From now on you can log into B as b from A as a without password. Try this to confirm: a@A:~> ssh b@B hostname

It should return the hostname of system B without prompting for a password. It’s painless and easy, and every SSH connection you make going forward requires less typing. However, if you still really want to use a password, you have two options. Utilize the -o Flag So the SFTP team made their stance clear, and backed it up with action. However, it’s not impossible to bypass the restriction. The -o flag allows you to access all the options available in the sshd_config file, so you can change any of them on the fly. Here we need to disable the batchmode directive, so your SFTP call would look something like this: sftp -o "batchmode no" -b /tmp/bat user@host

I found this one on a random forum post, and it comes with an important warning:

Note that it must come before -b, which may be surprising - this is

due to ssh processing -o options as if they were read from the config

file - ssh_config(5) again:

The only problem here is that the password challenge gets sent back out to the command line, requiring normal keyboard interaction. Use SSHPass So if that’s still not good enough for you, check out a SourceForge project called SSHPass. From the link:

Sshpass is a tool for non-interactivly performing password authentication with SSH’s so called “interactive keyboard password authentication”. Most user should use SSH’s more secure public key authentiaction instead.

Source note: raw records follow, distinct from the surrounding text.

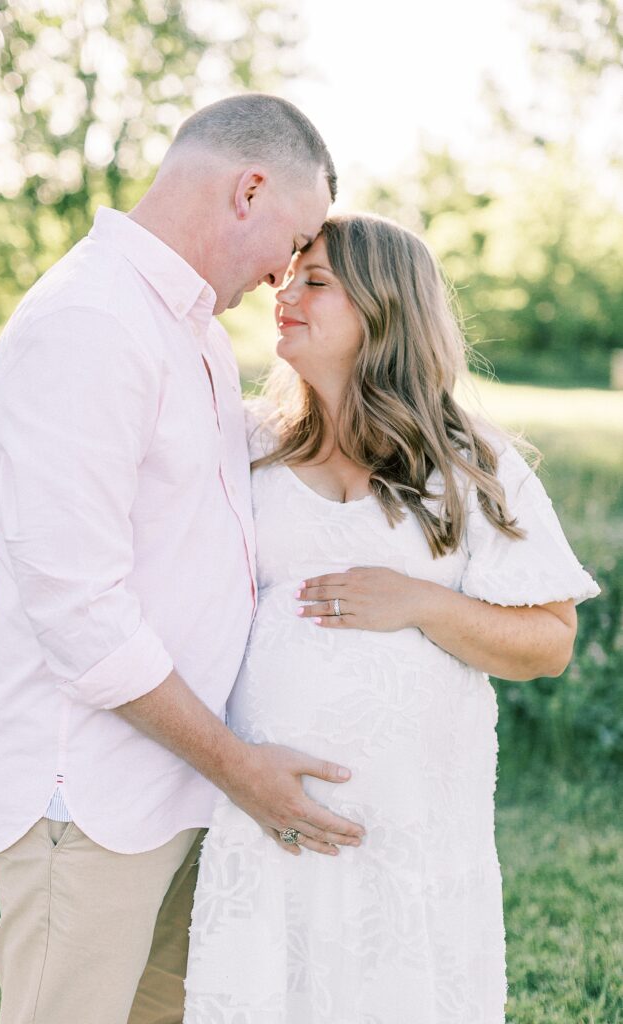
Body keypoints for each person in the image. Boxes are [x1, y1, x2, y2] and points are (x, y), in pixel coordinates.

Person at [0, 95, 367, 1024]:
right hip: (88, 796)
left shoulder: (187, 330)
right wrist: (237, 766)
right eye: (293, 239)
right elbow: (81, 616)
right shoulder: (89, 323)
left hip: (176, 782)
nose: (284, 274)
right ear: (248, 188)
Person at [183, 213, 600, 1023]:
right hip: (266, 819)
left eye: (315, 282)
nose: (283, 296)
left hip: (414, 827)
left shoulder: (470, 462)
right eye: (287, 277)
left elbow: (549, 644)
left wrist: (422, 603)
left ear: (382, 307)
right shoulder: (243, 443)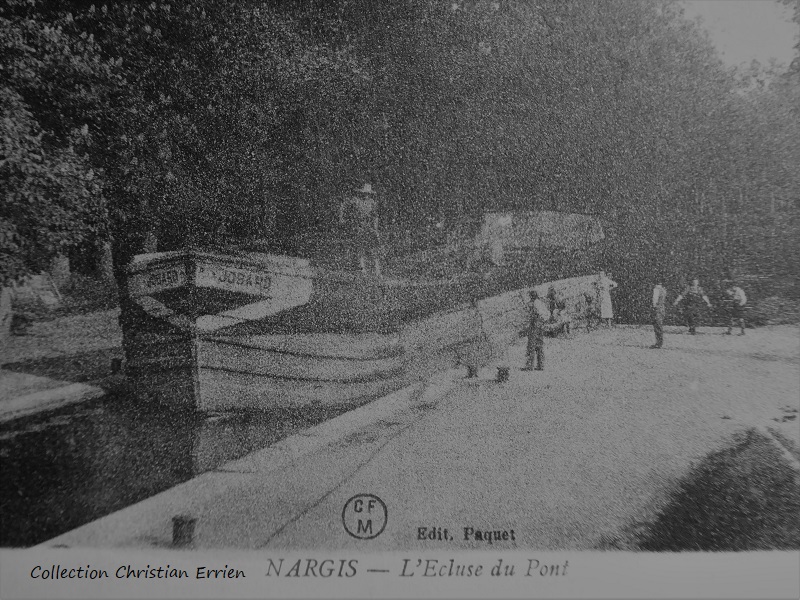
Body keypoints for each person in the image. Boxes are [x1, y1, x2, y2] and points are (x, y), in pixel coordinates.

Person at [522, 290, 549, 371]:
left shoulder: (533, 303)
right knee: (539, 345)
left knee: (531, 345)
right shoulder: (540, 303)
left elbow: (531, 313)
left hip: (534, 324)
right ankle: (540, 365)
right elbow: (546, 314)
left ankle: (530, 366)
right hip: (540, 325)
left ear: (531, 296)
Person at [651, 281, 667, 348]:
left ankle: (658, 343)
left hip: (657, 309)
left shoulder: (656, 289)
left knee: (657, 326)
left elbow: (654, 300)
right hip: (662, 308)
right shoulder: (663, 289)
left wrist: (654, 307)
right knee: (659, 325)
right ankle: (660, 342)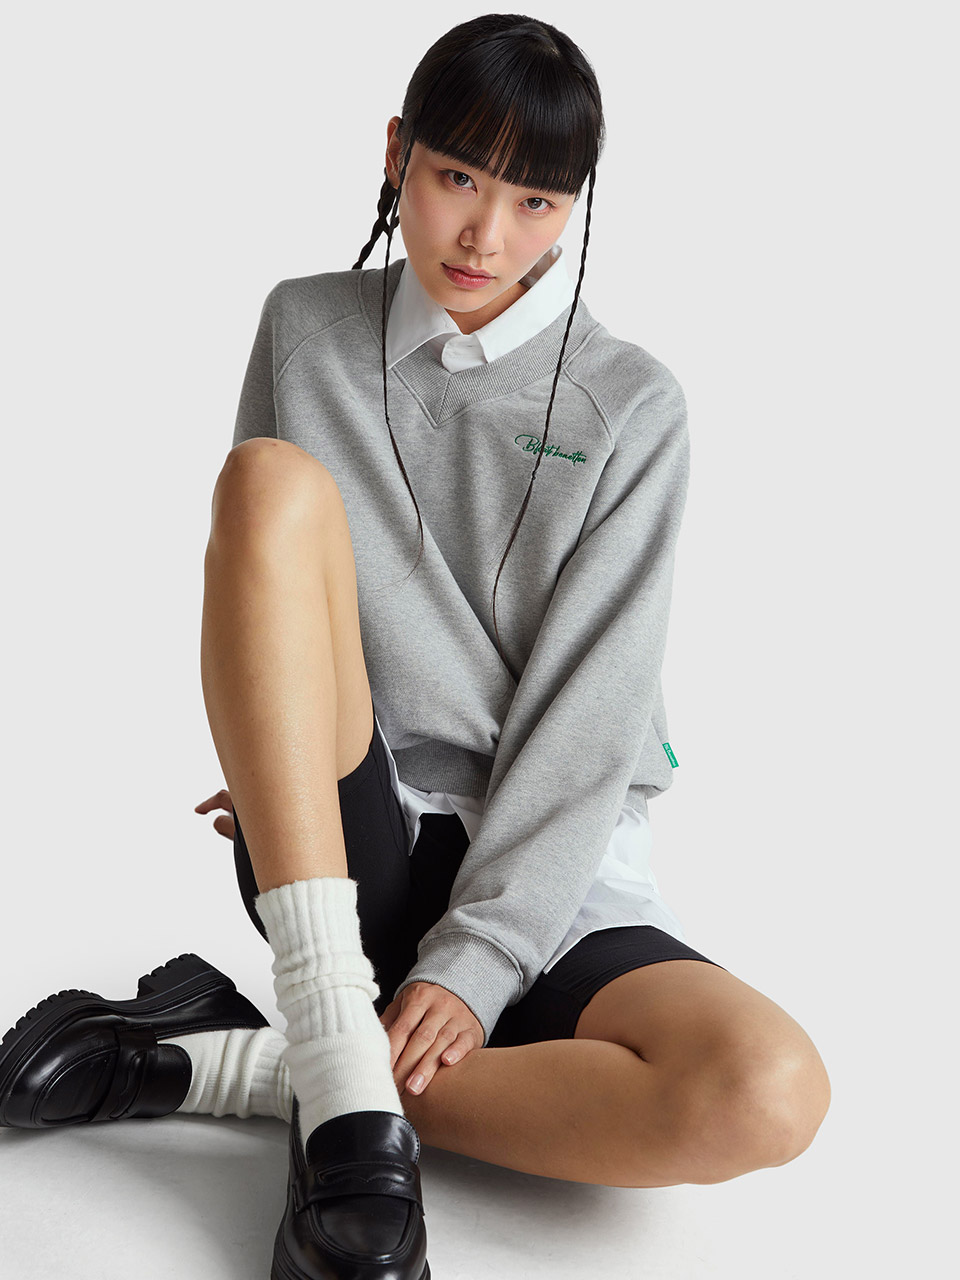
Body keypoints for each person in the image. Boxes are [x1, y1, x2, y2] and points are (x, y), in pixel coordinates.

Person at [0, 13, 831, 1280]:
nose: (486, 235)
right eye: (457, 177)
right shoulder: (305, 326)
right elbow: (274, 582)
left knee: (768, 1089)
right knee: (267, 483)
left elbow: (593, 714)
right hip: (351, 838)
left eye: (536, 201)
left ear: (574, 208)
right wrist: (277, 759)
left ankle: (270, 1065)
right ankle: (336, 1014)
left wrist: (483, 953)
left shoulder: (632, 404)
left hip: (549, 859)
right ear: (397, 154)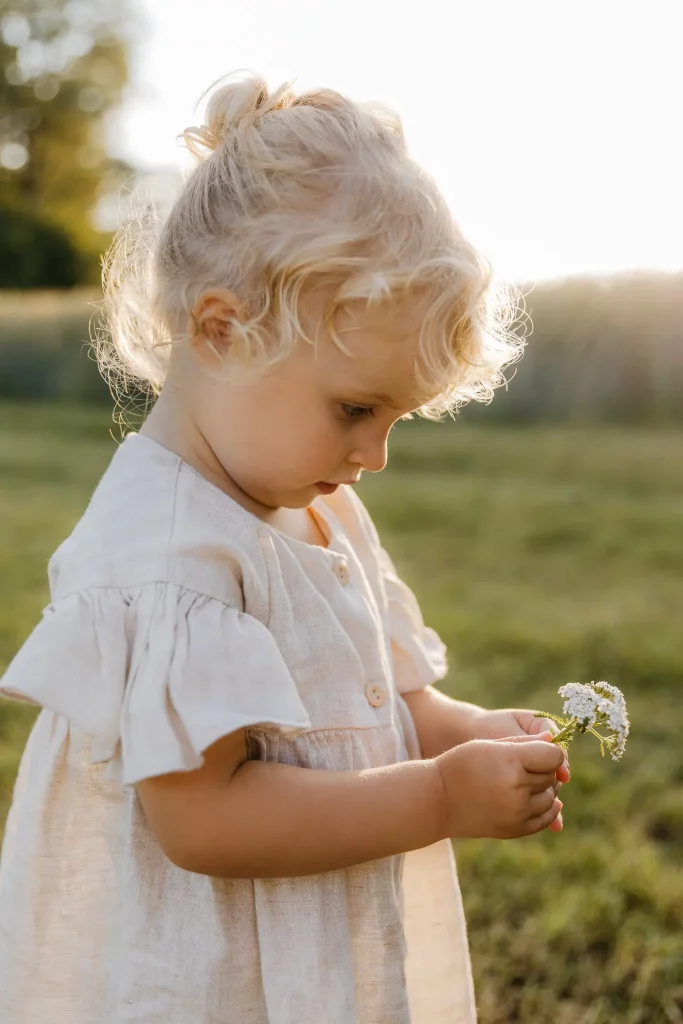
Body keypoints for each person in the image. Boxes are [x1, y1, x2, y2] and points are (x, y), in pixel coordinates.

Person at [0, 73, 569, 1024]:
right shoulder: (167, 555)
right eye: (355, 408)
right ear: (221, 331)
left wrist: (467, 735)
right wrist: (436, 798)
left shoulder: (319, 508)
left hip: (307, 955)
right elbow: (205, 820)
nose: (374, 454)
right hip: (202, 975)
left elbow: (389, 702)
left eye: (395, 418)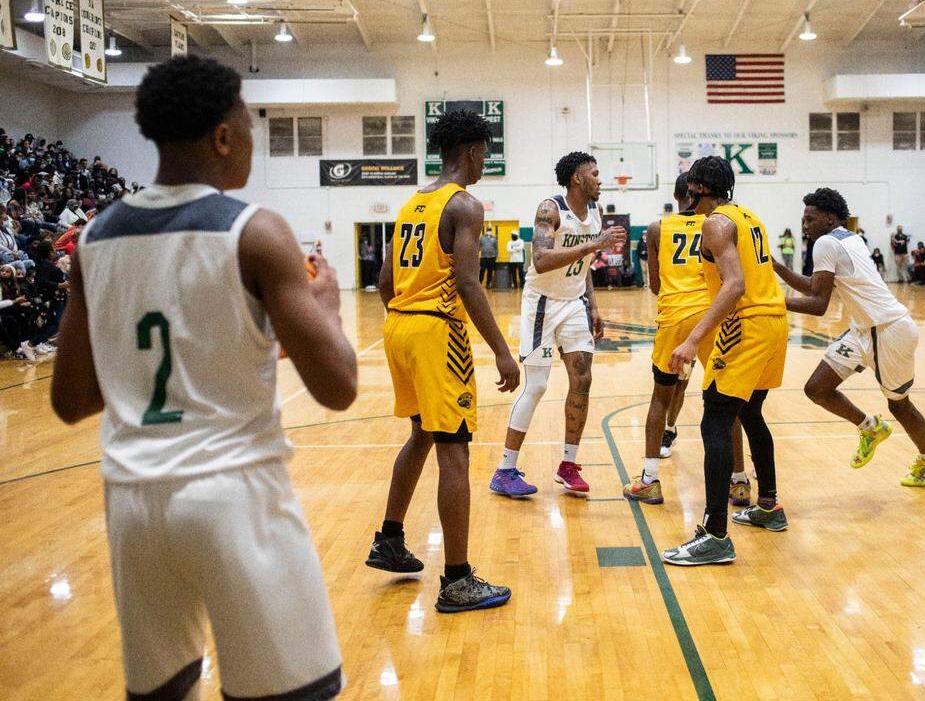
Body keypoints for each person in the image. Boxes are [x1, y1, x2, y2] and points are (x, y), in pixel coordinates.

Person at [50, 56, 355, 700]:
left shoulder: (95, 239)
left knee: (165, 692)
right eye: (248, 129)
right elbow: (337, 386)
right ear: (222, 136)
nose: (251, 144)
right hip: (233, 493)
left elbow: (71, 400)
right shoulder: (254, 231)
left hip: (133, 505)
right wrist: (326, 307)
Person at [367, 109, 520, 611]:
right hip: (435, 331)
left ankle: (390, 539)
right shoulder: (466, 205)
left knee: (422, 434)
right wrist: (501, 350)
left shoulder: (414, 203)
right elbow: (468, 283)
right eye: (485, 154)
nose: (484, 163)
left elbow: (385, 280)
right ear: (473, 150)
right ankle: (456, 579)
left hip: (398, 326)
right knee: (454, 450)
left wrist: (407, 318)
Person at [661, 156, 789, 566]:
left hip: (747, 324)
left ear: (698, 188)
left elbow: (734, 284)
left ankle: (715, 534)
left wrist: (694, 339)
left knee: (715, 419)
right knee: (751, 412)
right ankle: (768, 506)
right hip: (774, 322)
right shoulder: (749, 217)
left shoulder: (714, 223)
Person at [775, 189, 925, 489]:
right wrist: (778, 268)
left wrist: (771, 303)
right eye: (803, 219)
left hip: (889, 329)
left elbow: (818, 303)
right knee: (817, 388)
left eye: (810, 219)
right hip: (863, 329)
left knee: (899, 405)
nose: (805, 225)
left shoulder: (826, 243)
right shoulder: (847, 237)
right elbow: (815, 288)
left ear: (830, 218)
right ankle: (870, 427)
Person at [490, 151, 625, 497]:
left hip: (575, 302)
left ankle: (568, 464)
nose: (600, 179)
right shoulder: (550, 210)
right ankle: (505, 470)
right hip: (542, 304)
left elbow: (586, 264)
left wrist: (593, 304)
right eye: (594, 173)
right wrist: (594, 245)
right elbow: (542, 259)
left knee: (583, 377)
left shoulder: (594, 212)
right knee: (536, 386)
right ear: (577, 179)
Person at [623, 173, 750, 507]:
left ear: (678, 194)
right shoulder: (719, 223)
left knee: (659, 399)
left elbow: (653, 286)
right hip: (712, 318)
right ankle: (739, 481)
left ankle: (650, 480)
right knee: (728, 401)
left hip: (674, 319)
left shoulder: (656, 229)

SSHPass is available from default Debian apt servers; I couldn’t find anything reliable on its availability through yum. Proceed at your own risk. If you server allows any sort of public access, even to a large handful of outside users, I strongly recommend going the key route. Update Feb 27, 2009: Reader pointed out that OpenSSH has a shortcut function, ssh-copy-id, to install your public key on a remote machine. Nice.